Monday, March 23, 2009


We have completed the eight hours of instruction required to become adoptive parents, which is eight hours more instruction than is required to become biological parents and approximately seven hundred ninety-two hours (give or take) less than is required to begin to have a clue about what we're getting ourselves into. I've tried to fill the gaps by reading everything I can find, both in print and in self-publication, i.e. blogs. And for the record, here's what I've learned:

  • Child raising is like CPR, in that new information is always forthcoming and periodically the new information is revolutionary. There's a cycle of throwing out theories as new theories emerge. That doesn't mean that all theories are bunk and you can just ignore them, but do be ready to accept new ideas. Just because last year they taught you mouth to mouth and this year they say no mouth to mouth and hum the BeeGees while you do compressions doesn't mean that this year, if you see someone in cardiac arrest that you shouldn't do anything because next year they'll find another song that's even better.
  • The behavior is what will present itself, but knocking out a behavior without getting at the underlying cause will only cause a new behavior to spring up in its place. If the underlying cause is unknown, fear is a safe first guess. In other words, Fear is the Kudzu of parenting traumatized children.
  • Getting involved with fost/adopt is checking into the biggest morass of second guessing I've ever come into contact with. There is no end to criticism of the system and everyone who is a part of it, which in every case should either have let kids be with parents who were good or removed them much earlier from the bad ones, but in no cases ever acted exactly as soon as anybody ought to have noticed that something was wrong and not a day before. Somebody always ought to have known what Anybody else thought would have been best for Everybody, if only they all hadn't been so selfish/lazy/stupid/only in it for the money. The motives of all voluntary parents of suffering children are automatically either laudable, suspect, or both and they should all be considered guilty of not doing enough for their children until they prove themselves innocent by collapsing from nervous exhaustion.
  • Sometimes kids wet the bed as a response to a specific, temporary anxiety. And sometimes they do it because their abusers didn't want to rape a kid who smelled bad. The fact that they continue to wet themselves when they're safe with you doesn't mean that they don't feel safe with you, necessarily. It's because that's the way the world works for them. Even if you're safe, that doesn't mean the world is. This cross applies to basically everything.
  • There is a different right answer for every child, and the only people who don't know what that right answer is are the people providing day to day care for him. It is strange that this should be so, but as the world in general tends to be in agreement on this point in each individual case (although the pattern is generally denied) anyone taking the part of a parent in any particular accusation is taking what is popularly considered to be an indefensible position.
  • When a child is neglected, a caustic chemical is released in her brain that has a calming effect on that child. If the neglect happens too frequently and the chemical is released too often, the brain resets its "rage thermostat" so that the chemical will now only be released under more extreme circumstances, leaving the kids with the most to cope with a harder time coping with everything. If one assumes the existence of an Omnipotent Diety, this single fact must be proof of Its satirical nature.
The agency has informed us that a case worker will contact us on Wednesday to begin our home study process. We still have a house to buy before the study can be completed.

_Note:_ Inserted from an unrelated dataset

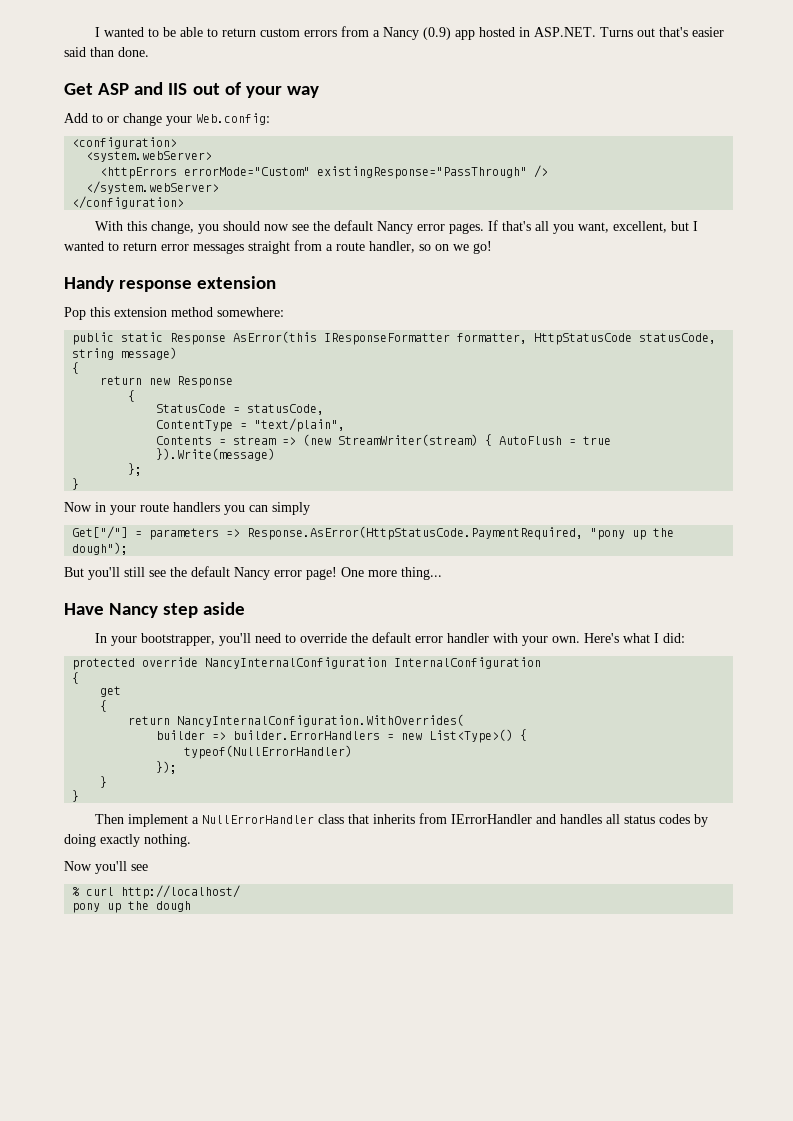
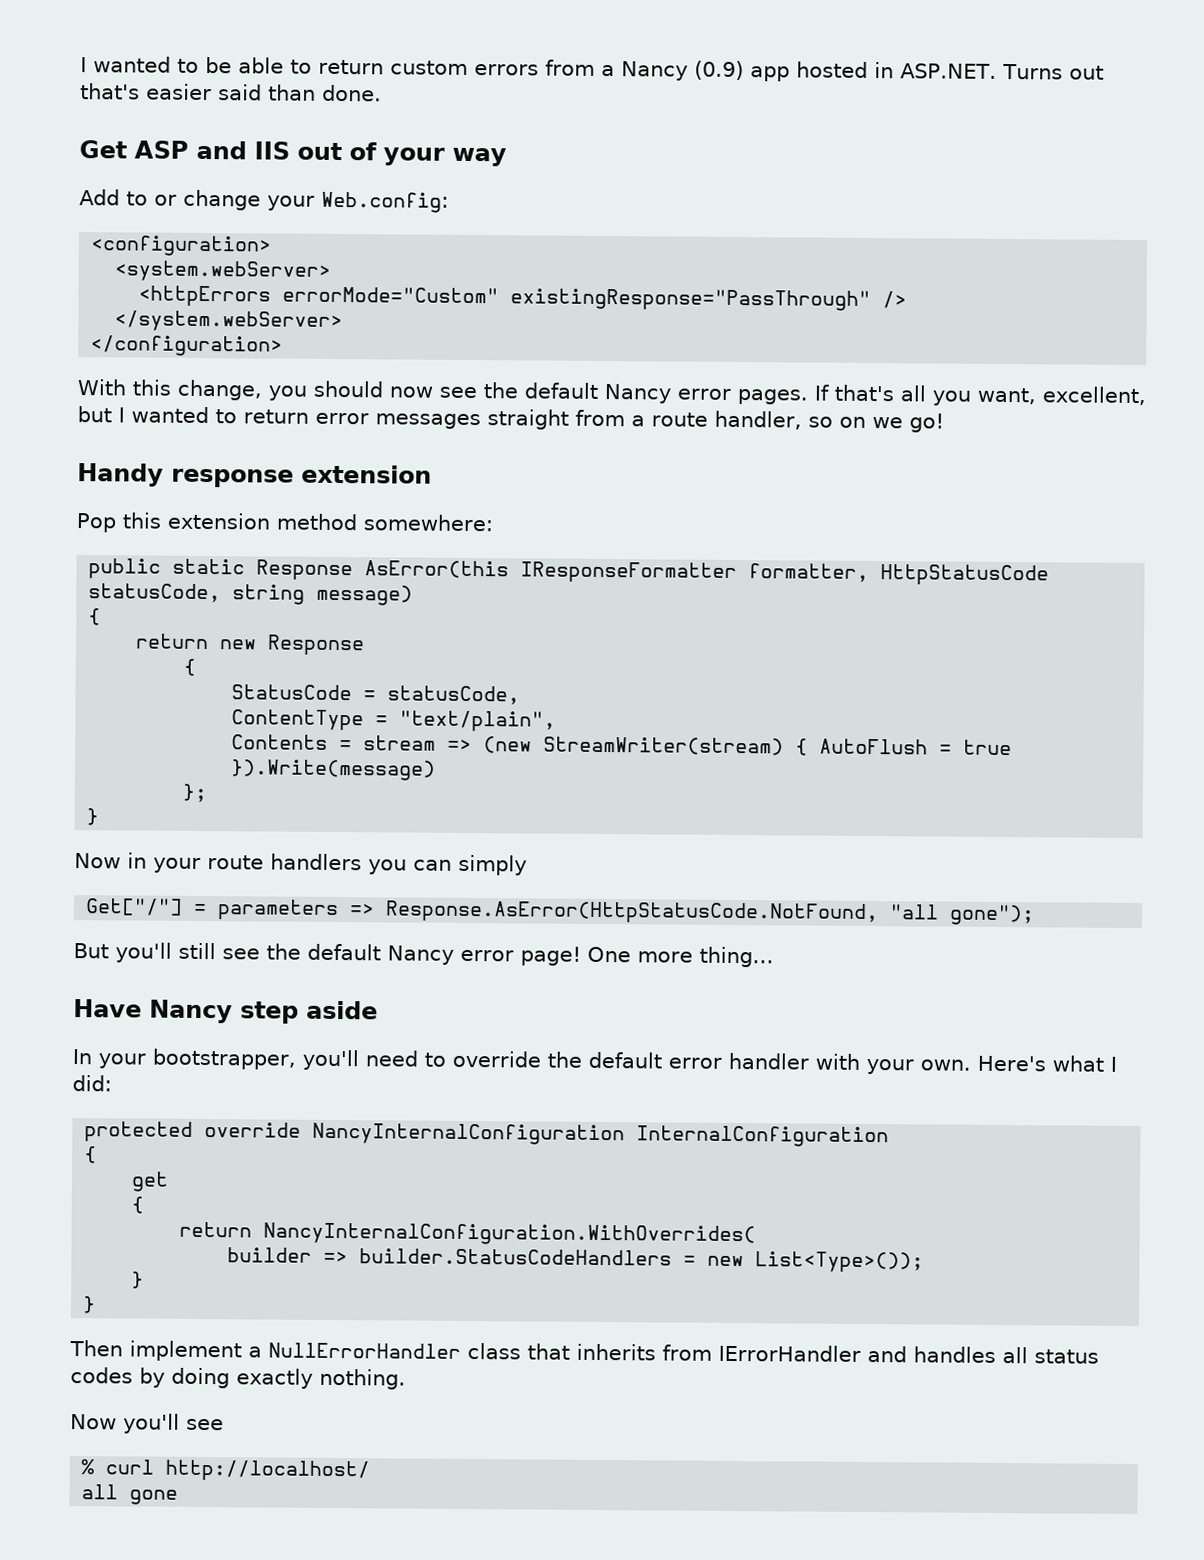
[247,526,675,540] [72,542,129,555] Response.AsError(HttpStatusCode.PaymentRequired, "pony up the dough"); -> [385,900,1036,926] Response.AsError(HttpStatusCode.NotFound, "all gone");
[233,730,381,740] builder.ErrorHandlers -> [359,1248,673,1266] builder.StatusCodeHandlers
[429,729,528,743] [184,745,353,759] [156,761,178,774] List<Type>() { // typeof(NullErrorHandler) // }); -> [755,1251,925,1273] List<Type>());
[72,901,192,913] pony up the dough -> [81,1484,179,1505] all gone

My heartfelt good wishes for Torina. More than anything else, these poor waiting children need people like Torina's (and Yondalla's and the Grateful House and RADical Adventures) prominent presence in our society, because she provides visibility for their situation and encouragement and inspiration for people who are considering taking on the challenge of reforming their family to include a parentless special needs child. It is a shame that any dyspeptic troll can drive one of these bloggers underground by threatening to make false and baseless accusations of abuse against them. Taking her blog private was the only prudent thing Torina could do, but future adoptive parents will be poorer for not having her example to learn from, both in her successes and in her setbacks.